Roger Riou, né au Havre, a vécu sa jeunesse dans un milieu plus que misérable. Il a connu la vie des déshérités, la maison de correction et la prison, ainsi qu'il le raconte dans la première partie de son livre jusqu'au jour où, s'étant converti, il est entré au séminaire avec la ferme intention de devenir missionnaire. Envoyé en Haïti, il y travaille pendant 10 ans puis il est chargé par son évêque d'assurer la mission sur la Tortue «pour 6 mois». Il devait y rester 22 ans et y accomplir le travail qui lui a valu le surnom, bien mérité, de «Dr Schweizer des Caraïbes».

Les pages les plus émouvantes du livre sont celles où le père Riou raconte son arrivée et ses débuts dans l'île:

«A mesure que je montais vers le presbytère, je réalisais l'immensité de ma tâche. Tous ces gens qui m'applaudissaient, qui me suivaient, attendaient tout de moi. Et je n'avais rien. J'étais seul.
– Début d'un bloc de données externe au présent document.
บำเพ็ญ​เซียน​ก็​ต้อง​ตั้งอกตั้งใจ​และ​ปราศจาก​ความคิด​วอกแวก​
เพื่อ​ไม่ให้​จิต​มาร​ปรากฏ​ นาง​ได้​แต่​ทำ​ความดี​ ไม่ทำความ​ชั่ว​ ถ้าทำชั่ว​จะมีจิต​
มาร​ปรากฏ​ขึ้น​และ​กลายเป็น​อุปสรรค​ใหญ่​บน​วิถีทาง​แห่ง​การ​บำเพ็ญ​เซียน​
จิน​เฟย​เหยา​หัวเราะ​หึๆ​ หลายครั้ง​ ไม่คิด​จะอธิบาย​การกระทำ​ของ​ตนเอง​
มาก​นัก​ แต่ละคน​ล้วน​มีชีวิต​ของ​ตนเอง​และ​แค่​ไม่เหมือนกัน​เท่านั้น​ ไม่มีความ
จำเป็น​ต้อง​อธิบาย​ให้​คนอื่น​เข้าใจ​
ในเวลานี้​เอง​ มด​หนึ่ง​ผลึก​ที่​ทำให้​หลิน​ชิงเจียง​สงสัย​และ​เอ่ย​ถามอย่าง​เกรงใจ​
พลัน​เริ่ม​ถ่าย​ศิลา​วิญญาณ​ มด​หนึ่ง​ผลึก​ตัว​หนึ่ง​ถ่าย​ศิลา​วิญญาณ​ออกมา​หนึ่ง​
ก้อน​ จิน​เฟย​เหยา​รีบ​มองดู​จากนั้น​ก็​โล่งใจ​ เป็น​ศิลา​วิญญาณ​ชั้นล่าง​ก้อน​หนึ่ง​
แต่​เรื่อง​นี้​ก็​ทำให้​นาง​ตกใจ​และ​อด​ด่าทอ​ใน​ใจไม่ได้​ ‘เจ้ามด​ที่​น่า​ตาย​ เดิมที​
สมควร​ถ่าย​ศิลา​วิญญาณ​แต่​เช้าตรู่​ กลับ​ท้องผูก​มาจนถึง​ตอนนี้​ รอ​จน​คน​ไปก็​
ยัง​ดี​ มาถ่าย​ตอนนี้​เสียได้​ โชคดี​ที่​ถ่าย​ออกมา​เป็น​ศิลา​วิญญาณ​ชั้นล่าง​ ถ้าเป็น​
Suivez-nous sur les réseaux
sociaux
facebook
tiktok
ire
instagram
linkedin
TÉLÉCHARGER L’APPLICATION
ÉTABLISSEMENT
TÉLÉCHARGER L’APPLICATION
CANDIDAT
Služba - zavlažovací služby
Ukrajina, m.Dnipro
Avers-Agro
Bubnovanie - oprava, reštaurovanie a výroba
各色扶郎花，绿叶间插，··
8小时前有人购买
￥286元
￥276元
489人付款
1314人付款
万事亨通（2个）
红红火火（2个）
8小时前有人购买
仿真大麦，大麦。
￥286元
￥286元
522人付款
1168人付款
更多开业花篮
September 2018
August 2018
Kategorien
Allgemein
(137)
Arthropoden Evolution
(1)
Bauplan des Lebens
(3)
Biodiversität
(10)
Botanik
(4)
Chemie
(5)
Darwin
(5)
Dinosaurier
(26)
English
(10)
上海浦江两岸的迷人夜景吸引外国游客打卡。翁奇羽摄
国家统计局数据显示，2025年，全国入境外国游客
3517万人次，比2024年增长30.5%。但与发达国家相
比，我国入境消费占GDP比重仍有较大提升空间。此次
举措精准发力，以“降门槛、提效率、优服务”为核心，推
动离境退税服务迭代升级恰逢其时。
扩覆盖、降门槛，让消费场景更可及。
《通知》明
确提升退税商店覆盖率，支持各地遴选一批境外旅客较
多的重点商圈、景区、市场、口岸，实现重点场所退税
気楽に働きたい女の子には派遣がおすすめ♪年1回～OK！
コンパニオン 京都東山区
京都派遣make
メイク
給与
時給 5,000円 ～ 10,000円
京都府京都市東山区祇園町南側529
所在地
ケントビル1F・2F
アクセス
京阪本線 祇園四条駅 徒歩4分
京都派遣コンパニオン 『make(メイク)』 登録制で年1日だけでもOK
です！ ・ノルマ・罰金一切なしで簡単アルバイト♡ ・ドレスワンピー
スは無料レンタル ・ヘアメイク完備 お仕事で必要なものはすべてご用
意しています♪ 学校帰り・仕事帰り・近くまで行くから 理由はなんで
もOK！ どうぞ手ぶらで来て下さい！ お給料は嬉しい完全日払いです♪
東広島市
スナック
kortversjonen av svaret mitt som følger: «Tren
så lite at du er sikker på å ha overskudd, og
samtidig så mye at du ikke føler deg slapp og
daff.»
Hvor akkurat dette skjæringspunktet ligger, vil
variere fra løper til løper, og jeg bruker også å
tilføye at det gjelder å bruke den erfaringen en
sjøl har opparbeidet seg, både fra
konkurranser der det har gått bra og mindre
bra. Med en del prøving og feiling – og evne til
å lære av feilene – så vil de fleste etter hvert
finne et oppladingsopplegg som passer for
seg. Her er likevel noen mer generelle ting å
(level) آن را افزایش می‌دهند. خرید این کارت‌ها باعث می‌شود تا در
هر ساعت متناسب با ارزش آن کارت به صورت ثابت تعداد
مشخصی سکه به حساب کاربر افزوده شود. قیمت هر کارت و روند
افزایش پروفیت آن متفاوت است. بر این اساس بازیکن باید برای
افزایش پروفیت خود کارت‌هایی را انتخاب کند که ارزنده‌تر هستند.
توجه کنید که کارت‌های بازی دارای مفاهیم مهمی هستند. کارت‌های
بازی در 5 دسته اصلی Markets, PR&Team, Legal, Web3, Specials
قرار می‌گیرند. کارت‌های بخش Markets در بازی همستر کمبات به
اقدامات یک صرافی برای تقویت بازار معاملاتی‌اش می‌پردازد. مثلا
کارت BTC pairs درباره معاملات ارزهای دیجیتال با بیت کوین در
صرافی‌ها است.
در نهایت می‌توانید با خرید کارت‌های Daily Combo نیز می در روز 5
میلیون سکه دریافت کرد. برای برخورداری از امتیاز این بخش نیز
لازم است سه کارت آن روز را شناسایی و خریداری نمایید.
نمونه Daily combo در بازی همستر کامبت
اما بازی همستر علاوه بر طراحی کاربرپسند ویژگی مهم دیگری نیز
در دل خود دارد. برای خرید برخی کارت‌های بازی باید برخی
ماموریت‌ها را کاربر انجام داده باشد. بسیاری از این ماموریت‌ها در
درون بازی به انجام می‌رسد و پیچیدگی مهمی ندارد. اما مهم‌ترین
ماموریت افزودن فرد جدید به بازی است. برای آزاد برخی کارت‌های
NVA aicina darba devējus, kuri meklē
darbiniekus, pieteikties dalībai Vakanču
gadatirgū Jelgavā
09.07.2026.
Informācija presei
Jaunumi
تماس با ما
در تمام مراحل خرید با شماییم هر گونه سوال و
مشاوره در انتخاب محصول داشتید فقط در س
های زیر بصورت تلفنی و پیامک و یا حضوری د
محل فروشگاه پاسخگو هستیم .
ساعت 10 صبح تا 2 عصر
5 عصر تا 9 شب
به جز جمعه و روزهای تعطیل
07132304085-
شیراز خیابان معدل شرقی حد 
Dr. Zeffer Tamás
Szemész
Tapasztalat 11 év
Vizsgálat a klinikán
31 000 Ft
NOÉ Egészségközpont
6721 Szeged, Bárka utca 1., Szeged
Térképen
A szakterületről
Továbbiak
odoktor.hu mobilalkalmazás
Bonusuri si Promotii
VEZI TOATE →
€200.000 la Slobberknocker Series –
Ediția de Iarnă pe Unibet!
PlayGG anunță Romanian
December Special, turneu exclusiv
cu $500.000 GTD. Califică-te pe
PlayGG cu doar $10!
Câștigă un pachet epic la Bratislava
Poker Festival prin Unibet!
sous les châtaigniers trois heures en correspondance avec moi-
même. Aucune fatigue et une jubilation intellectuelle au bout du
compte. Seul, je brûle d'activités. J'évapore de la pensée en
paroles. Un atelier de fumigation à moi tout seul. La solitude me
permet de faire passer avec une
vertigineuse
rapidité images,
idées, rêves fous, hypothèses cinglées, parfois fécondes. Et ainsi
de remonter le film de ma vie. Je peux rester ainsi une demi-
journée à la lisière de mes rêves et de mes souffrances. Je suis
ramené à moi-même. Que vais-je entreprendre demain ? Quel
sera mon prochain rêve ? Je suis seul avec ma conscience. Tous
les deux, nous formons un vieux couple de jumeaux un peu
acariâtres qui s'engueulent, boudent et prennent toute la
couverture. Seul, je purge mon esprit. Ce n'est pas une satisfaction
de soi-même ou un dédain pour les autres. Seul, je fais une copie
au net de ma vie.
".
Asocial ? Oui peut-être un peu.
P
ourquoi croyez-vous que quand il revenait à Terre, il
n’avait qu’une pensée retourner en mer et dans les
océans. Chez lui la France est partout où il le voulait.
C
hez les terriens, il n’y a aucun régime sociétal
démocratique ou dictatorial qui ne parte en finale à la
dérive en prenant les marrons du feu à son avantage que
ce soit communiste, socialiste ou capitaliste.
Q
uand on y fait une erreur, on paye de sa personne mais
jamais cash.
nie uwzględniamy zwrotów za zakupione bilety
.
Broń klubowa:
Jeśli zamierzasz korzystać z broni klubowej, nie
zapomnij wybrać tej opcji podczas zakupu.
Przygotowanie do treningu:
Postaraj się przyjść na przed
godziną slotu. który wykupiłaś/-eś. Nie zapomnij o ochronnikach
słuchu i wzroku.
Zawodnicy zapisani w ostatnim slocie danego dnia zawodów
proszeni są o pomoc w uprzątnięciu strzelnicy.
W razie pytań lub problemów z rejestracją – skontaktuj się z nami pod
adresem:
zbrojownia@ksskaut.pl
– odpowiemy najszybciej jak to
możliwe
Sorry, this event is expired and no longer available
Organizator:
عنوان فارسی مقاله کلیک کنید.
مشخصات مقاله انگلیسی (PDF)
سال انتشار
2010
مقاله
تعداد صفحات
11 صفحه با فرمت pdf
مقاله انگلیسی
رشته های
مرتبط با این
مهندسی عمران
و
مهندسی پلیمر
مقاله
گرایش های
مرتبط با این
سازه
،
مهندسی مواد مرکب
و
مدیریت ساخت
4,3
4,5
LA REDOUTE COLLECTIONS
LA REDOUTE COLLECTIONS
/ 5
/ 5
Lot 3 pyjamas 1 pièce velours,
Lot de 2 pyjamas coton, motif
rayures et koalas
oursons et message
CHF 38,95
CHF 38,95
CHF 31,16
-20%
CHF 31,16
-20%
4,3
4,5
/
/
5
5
J'étais pauvre. Et comment soigner les âmes sans soigner les corps?

L'île du désespoir…

Je priais, pour garder ma force. J'avais un sentiment étrange, issu d'une image biblique, à cheminer ainsi au milieu de ces malheureux. Une sensation que je n'avais pas connue en Haïti. J'avais l'impression que j'étais leur père. Il ne s'agissait plus, ici, de se battre pour la foi. mais de se battre pour faire vivre des hommes, pour sauver des enfants.

Cette île abandonnée de tous, stupide de beauté inutile, et insolente, je sentais qu'elle allait me dévorer tout entier, si je ne parvenais pas à y vaincre la malédiction de la maladie et de la misère. Si je ne faisais pas de l'île du désespoir une terre heureuse.»

«Pour commencer, j'avais, en tout et pour tout, une trousse de médecin, bien incomplète.

Un embryon de dispensaire est né spontanément dans la cour du presbytère: un Noir nommé Tizo, malin comme un singe, dont il sera souvent question dans ce livre, s'était offert à m'aider pour un tout petit salaire-que j'ai réussi à augmenter par la suite. Quelques jours après mon arrivée, à la tombée de la nuit, j'ai vu un attroupement à quelque distance du presbytère. Ça parlait, ça parlait… Il pleuvait. Tizo éclairait la scène avec sa lampetempête: une jeune femme venait d'accoucher dans la boue, sur le chemin. Le bébé gisait près de la maman, mais un autre se présentait. J'ai fait mettre la femme sur un brancard, et je lui ai demandé de retenir ses contractions jusqu'à ce qu'on ait pu la porter au sec.

Je n'oublierai jamais mon Tizo, diable noir armé d'une lanterne, répétant à la mère:

- Quimbé (retenez!), ma chère, père a dit de ne pas pousser…

J'ai fait l'accouchement sur une table branlante, éclairé par la lanterne de Tizo. Telle fut la première salle d'opération de l'île de la Tortue.

Le premier des jumeaux fut appelé Cétaterre - parce qu'il était né sur le chemin - et le second Mercipère - parce que j'avais fait l'accouchement.

Peu à peu, je me suis rendu compte qu'on peut faire quelque chose avec rien. Je n'avais ni budget de mission ni locaux pour garder les malades, mais je pouvais du moins panser les plaies, les laver plutôt - sans autre désinfectant, en ces temps héroïques, que de l'eau distillée.

Mais les tuberculeux, les lépreux, les syphilitiques, les victimes du pian?

Tout ce que je pouvais faire, au début, c'est qu'ils ne se sentent pas abandonnés. Alors, pour ne pas les renvoyer sans rien, ayant épuisé mon maigre stock d'aspirine, je les faisais aligner dans la cour du presbytère, les femmes d'un côté, les hommes de l'autre, et je leur faisais des piqûres d'eau distillée.

Je voyais la joie dans leurs yeux: ils n'étaient plus des déshérités dont personne ne s'occupe.

En Europe, on irait en prison, pour de semblables pratiques.»

(Roger Riou: «Adieu la Tortue.» Ed. Laffont. 38 fr. français.)